- [DATA SEGMENT]
#####

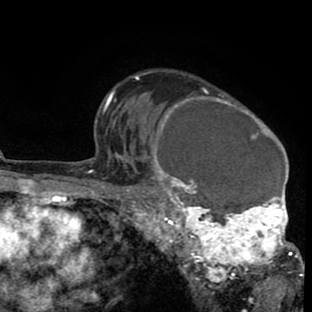
Breast MRI (dynamic contrast-enhanced), one axial slice; position 61 of 80 along the scan axis; cropped to one breast; dynamic contrast-enhanced series, time point 2 of 8 at this slice position (early post-contrast); 1.5 T; TE 2.6 ms, TR 6.1 ms; 2 mm slice thickness; 312 × 312 image matrix. Female patient.
Annotated regions visible in this slice (semi-automatically segmented with operator editing):
- enhancing-tissue mask used for the functional tumour volume (all voxels passing the contrast-enhancement thresholds inside the analysis volume; usually the tumour): bounding box [x1, y1, x2, y2] px = [134, 88, 302, 288]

#####

- [YOUR OBJECTIVE]
Your answer should be the lines from the one that contains "Annotated regions visible" through the last line of the material, copied exactly.

- [ANSWER SECTION]
Annotated regions visible in this slice (semi-automatically segmented with operator editing):
- enhancing-tissue mask used for the functional tumour volume (all voxels passing the contrast-enhancement thresholds inside the analysis volume; usually the tumour): bounding box [x1, y1, x2, y2] px = [134, 88, 302, 288]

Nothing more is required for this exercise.